Moody’s said the Fed’s decision to drop its benchmark lending rate to 2% from 2.25% – the first in a decade by the central bank – will boost real estate and consumer ABS collateral by helping lenders uphold underwriting standards and provide affordable debt options to borrowers.
The cuts will also boost origination demand, which should lessen revenue pressure on private lenders in the auto and personal loan space, Moody’s reported.
“When rates rise, the affordability of new debt falls, reducing consumer demand and spurring lender competition for originations, other economic conditions being equal,” the report stated. “Conversely, the recent drop in rates will support origination volume, reducing the drive to win business by lowering underwriting standards.”

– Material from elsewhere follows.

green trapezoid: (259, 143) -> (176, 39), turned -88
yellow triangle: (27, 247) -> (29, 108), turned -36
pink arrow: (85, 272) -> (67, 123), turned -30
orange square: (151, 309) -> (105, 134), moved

For mortgages, the lower rates will uphold refinancing demand and also increase the levels of prepayments on mortgages that upon being paid down from refi proceeds will no longer be subject to default or delinquency risk.

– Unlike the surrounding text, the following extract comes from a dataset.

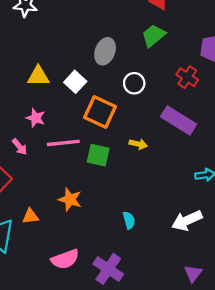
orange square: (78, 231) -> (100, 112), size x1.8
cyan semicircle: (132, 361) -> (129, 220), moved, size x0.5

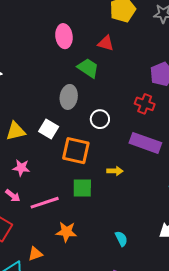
green trapezoid: (154, 36) -> (88, 68), moved, turned 85
pink line: (63, 143) -> (45, 203), moved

Lower interest rates also favor commercial mortgage securitizations by providing higher debt-service coverage ratios that make borrowing more affordable, which improve credit metrics on new-issue CMBS deals. DSCR ratios have fallen since mid-2017, Moody’s reported, although they remain higher than pre-crisis levels.
For CLOs, one of the costs of lower interest rates is the dip in income stream, as the corporate floating-rate loan payments into the pools decline. That reduces the excess spread over the liabilities paid to bondholders.
“However, inexpensive debt will help CLOs' asset performance by cutting borrowing costs, a helpful boost for any company, but particularly for the low-rated companies that issue the loans that make up CLO asset pools,” the report stated.